Виктор улегся на кровать, положил руку под голову и тяжело вздохнул. Не хотелось обращать внимания на эту разукрашенную особу с хитрым лицом. Сейчас пес был рад, что остался жив, прожил этот день не зря. Хотя черт его знает, ведь может и зря. Правда, что только черту известно, дойдешь ли ты сегодня до убежища или вообще тебе не стоит жить. Мне кажется, так было и раньше, когда человек был еще королем на Земле. Когда бродячие, как таковые, были не нужны.
– Ну, что мой сильный мужчина, выпьем? А потом уж и… – Или она начала трезветь или делала вид, но голос у неё стал ровным. Мягкий такой, женский. Почему-то Виктору даже стало не по себе. Ты вроде бы вот только был на поверхности. В любую секунду мог умереть. А теперь. Теперь лежишь с красоткой блондинкой. У тебя есть, чем просушить горло, забыться хоть на одну ночь. Забыть, что видел там. Пес перебил девушку:
– Я не твой… – Трудно было подобрать слово. -… Мужчина. Но ты права, нужно выпить. – Интересно, от природы бродячие были такие суровые или это город так закалил их? Виктор протянул руку к рюкзаку, и достал ту грязную бутылку с непрозрачной жидкостью.
Юля залезла на кровать и начала пролезать между Витей и его досугом на эту ночь, будто отодвигая, их друг от друга. Стоп, где она была?
– Юль, ты что гуляла? Вот паршивая. Расскажешь, где была? Детей решила порадовать? – Виктор улыбнулся, а собачка окраски немецкой овчарки, забралась на него и принялась лизать уши и колючие щеки. Казалось, что и не был он таким уж грубым и непробиваемым на чувства бродячим псом, ведь сейчас смеялся как дитя. Таким, счастливым смехом.
Возможно, именно это оттолкнуло девушку, или просто уже кончалось терпение, да и тяга выпить была не малой. Она тяжело, но быстро вздохнула.

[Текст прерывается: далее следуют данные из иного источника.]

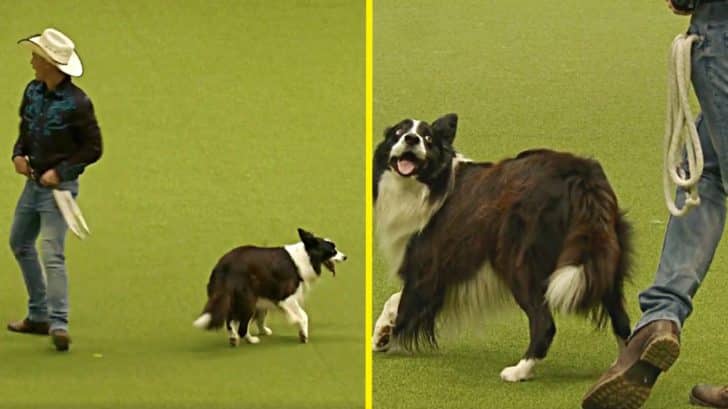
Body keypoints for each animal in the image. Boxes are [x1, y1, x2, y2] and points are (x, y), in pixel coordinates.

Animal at [193, 228, 346, 346]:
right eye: (333, 250)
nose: (345, 257)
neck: (306, 256)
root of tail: (223, 267)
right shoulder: (286, 297)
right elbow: (303, 316)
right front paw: (303, 334)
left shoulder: (265, 296)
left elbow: (261, 317)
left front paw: (264, 330)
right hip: (248, 300)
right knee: (242, 326)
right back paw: (251, 340)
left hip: (235, 299)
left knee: (230, 321)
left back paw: (234, 338)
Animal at [370, 113, 632, 380]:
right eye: (399, 132)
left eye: (427, 138)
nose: (411, 139)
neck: (428, 185)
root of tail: (580, 175)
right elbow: (396, 299)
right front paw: (382, 334)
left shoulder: (426, 263)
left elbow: (403, 299)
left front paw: (385, 336)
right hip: (600, 257)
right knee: (621, 318)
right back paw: (621, 367)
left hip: (520, 262)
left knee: (544, 322)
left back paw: (519, 371)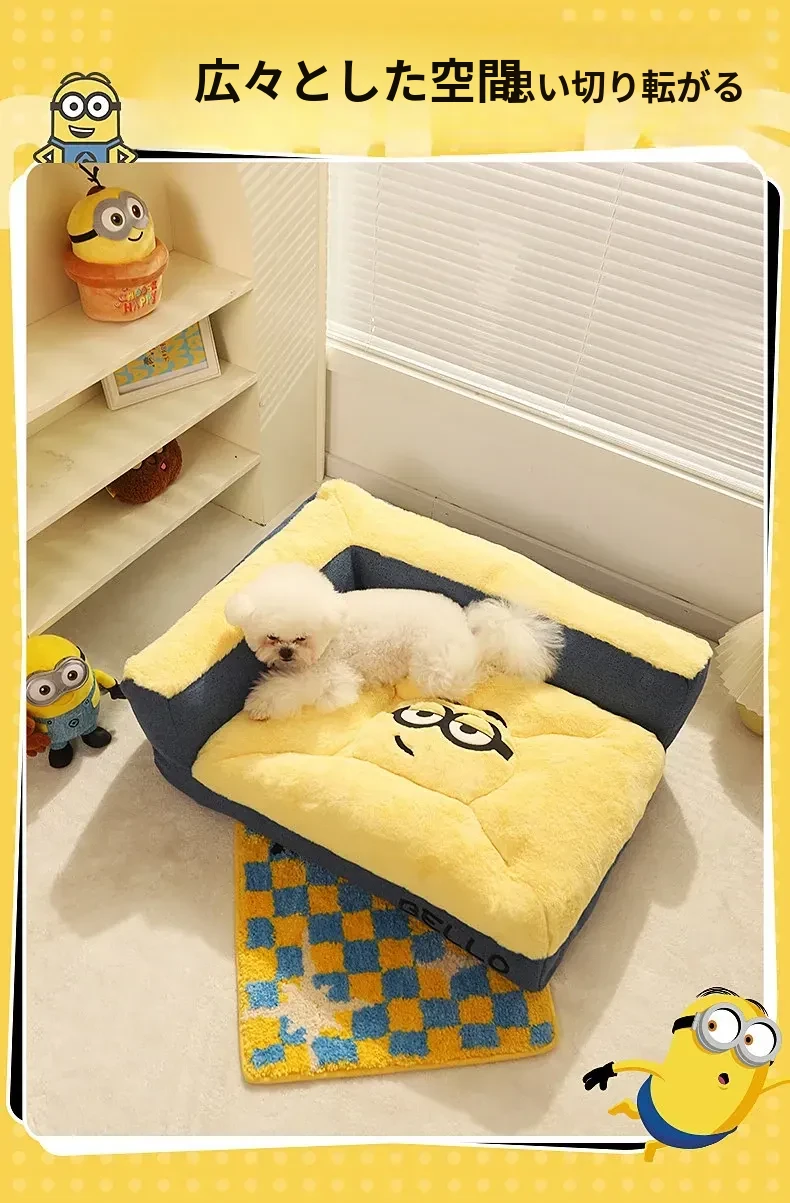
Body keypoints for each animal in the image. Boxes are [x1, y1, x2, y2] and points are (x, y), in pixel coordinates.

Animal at [224, 562, 564, 721]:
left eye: (301, 638)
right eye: (272, 637)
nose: (285, 653)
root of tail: (469, 630)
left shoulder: (331, 674)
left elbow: (294, 688)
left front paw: (260, 704)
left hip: (434, 665)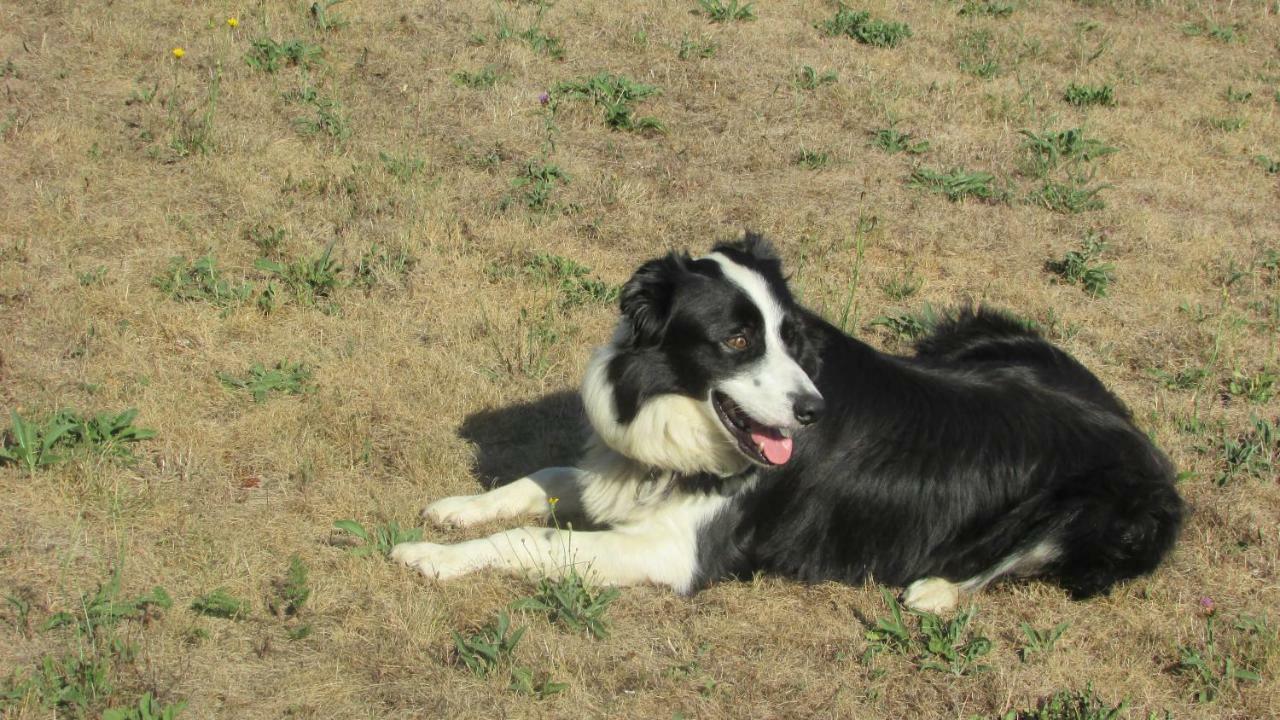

– Эй, ты вообще собираешься пить? Ради чего я пришла? – Она не выдержала. Виктора эти слова отрезали от хорошего настроения. А ведь оно бывает так редко.
– Правда, для чего? Составить компанию? Да мне одному больше достанется. Тем более у меня есть Юля… – Он погладил своего зверька. – Давай, проваливай… Э… – Стоп. Витя даже не спросил её имени.
– Надя, меня зовут Надя! – Она выдернула свою шубу у него из-под головы, и попыталась вырвать бутылку из рук пса. Но какой бродячий, в своем уме, отпустит бутылку? Да ему было отпустить бабу эту разукрашенную, намного легче, что он, в принципе, и сделал. – Да, пошел ты! Свалю из этого свинарника нахер. Что за мужики пошли, то дохнут, то просто уроды. Чтоб вы все сдохли, понял? – Надя говорила это все, пока надевала шубу и прихорашивала волосы, таким голосом, выражая огромное, просто невероятное, отвращение ко всем мужчинам.
Она ушла. Громко хлопнула дверью, оставила противный осадок на душе, словно мокроту в горле, но ушла. Появилось отвращение ко всему их роду. Женскому. Но, скорее всего, таких как Надя, была одна на миллион. Надежда. Какое красивое имя, и как не подходит данной его носительнице. Ну, и дура. Правильно сделал, что послал. Проблем бы только нажил.
Вот интересно. С виду приличная, красивая девушка. А что она этим показывает? свою взрослость, которой не было? Года двадцать два от силы двадцать три ей было, не больше. Или что? Почему мне кажется, что таким образом она выражала свою свободу? Делать, что хочешь, как хочешь, с кем хочешь и где хочешь. В этом её свобода. В беззаботности, безответственности. Только сейчас я понимаю, что дело не в поведении как у шлюхи, а в том, что это просто желание побыть еще хоть не много ребенком. Где нет взрослых проблем, где нет работы, вечной нехватки денег. Вот, что такое свобода для Нади.